Lay out the lines of the listing as a JSON list of strings, one string per line and with blank lines left out, starting at the first line and ending at the line that contains "istorikoa berreskuratzearen aldekoa", with both of those lines included.
○ ○ ○ ○
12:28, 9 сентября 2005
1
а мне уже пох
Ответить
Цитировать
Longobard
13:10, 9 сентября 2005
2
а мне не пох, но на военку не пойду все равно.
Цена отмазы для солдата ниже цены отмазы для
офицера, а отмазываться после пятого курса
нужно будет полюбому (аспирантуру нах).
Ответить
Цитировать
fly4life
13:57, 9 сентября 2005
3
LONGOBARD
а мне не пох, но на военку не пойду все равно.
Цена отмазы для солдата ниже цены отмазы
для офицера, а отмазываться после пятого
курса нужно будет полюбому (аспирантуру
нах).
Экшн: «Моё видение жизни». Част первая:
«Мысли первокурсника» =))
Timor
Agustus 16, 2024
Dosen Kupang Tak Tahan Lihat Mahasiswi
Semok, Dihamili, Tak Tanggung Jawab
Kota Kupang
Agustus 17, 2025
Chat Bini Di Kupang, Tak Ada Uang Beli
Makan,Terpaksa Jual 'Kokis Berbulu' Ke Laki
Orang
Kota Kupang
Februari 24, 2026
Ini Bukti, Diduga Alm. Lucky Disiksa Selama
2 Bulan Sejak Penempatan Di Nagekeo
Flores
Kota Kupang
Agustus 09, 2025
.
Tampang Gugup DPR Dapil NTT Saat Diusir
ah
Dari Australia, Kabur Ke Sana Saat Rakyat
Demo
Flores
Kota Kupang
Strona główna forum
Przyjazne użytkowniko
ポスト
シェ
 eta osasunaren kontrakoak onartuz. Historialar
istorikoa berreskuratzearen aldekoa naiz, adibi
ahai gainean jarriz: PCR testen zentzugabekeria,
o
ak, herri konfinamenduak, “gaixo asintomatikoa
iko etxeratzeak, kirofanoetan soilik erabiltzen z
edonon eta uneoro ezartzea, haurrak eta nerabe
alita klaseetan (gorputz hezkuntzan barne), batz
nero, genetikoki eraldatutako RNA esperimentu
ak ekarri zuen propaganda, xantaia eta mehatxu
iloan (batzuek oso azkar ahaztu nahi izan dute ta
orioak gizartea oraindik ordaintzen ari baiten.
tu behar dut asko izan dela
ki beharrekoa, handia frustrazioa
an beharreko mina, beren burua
○ ○ ○ ○
- Result of this task:
[
  "12:28, 9 сентября 2005",
  "1",
  "а мне уже пох",
  "Ответить",
  "Цитировать",
  "Longobard",
  "13:10, 9 сентября 2005",
  "2",
  "а мне не пох, но на военку не пойду все равно.",
  "Цена отмазы для солдата ниже цены отмазы для",
  "офицера, а отмазываться после пятого курса",
  "нужно будет полюбому (аспирантуру нах).",
  "Ответить",
  "Цитировать",
  "fly4life",
  "13:57, 9 сентября 2005",
  "3",
  "LONGOBARD",
  "а мне не пох, но на военку не пойду все равно.",
  "Цена отмазы для солдата ниже цены отмазы",
  "для офицера, а отмазываться после пятого",
  "курса нужно будет полюбому (аспирантуру",
  "нах).",
  "Экшн: «Моё видение жизни». Част первая:",
  "«Мысли первокурсника» =))",
  "Timor",
  "Agustus 16, 2024",
  "Dosen Kupang Tak Tahan Lihat Mahasiswi",
  "Semok, Dihamili, Tak Tanggung Jawab",
  "Kota Kupang",
  "Agustus 17, 2025",
  "Chat Bini Di Kupang, Tak Ada Uang Beli",
  "Makan,Terpaksa Jual 'Kokis Berbulu' Ke Laki",
  "Orang",
  "Kota Kupang",
  "Februari 24, 2026",
  "Ini Bukti, Diduga Alm. Lucky Disiksa Selama",
  "2 Bulan Sejak Penempatan Di Nagekeo",
  "Flores",
  "Kota Kupang",
  "Agustus 09, 2025",
  ".",
  "Tampang Gugup DPR Dapil NTT Saat Diusir",
  "ah",
  "Dari Australia, Kabur Ke Sana Saat Rakyat",
  "Demo",
  "Flores",
  "Kota Kupang",
  "Strona główna forum",
  "Przyjazne użytkowniko",
  "ポスト",
  "シェ",
  " eta osasunaren kontrakoak onartuz. Historialar",
  "istorikoa berreskuratzearen aldekoa naiz, adibi"
]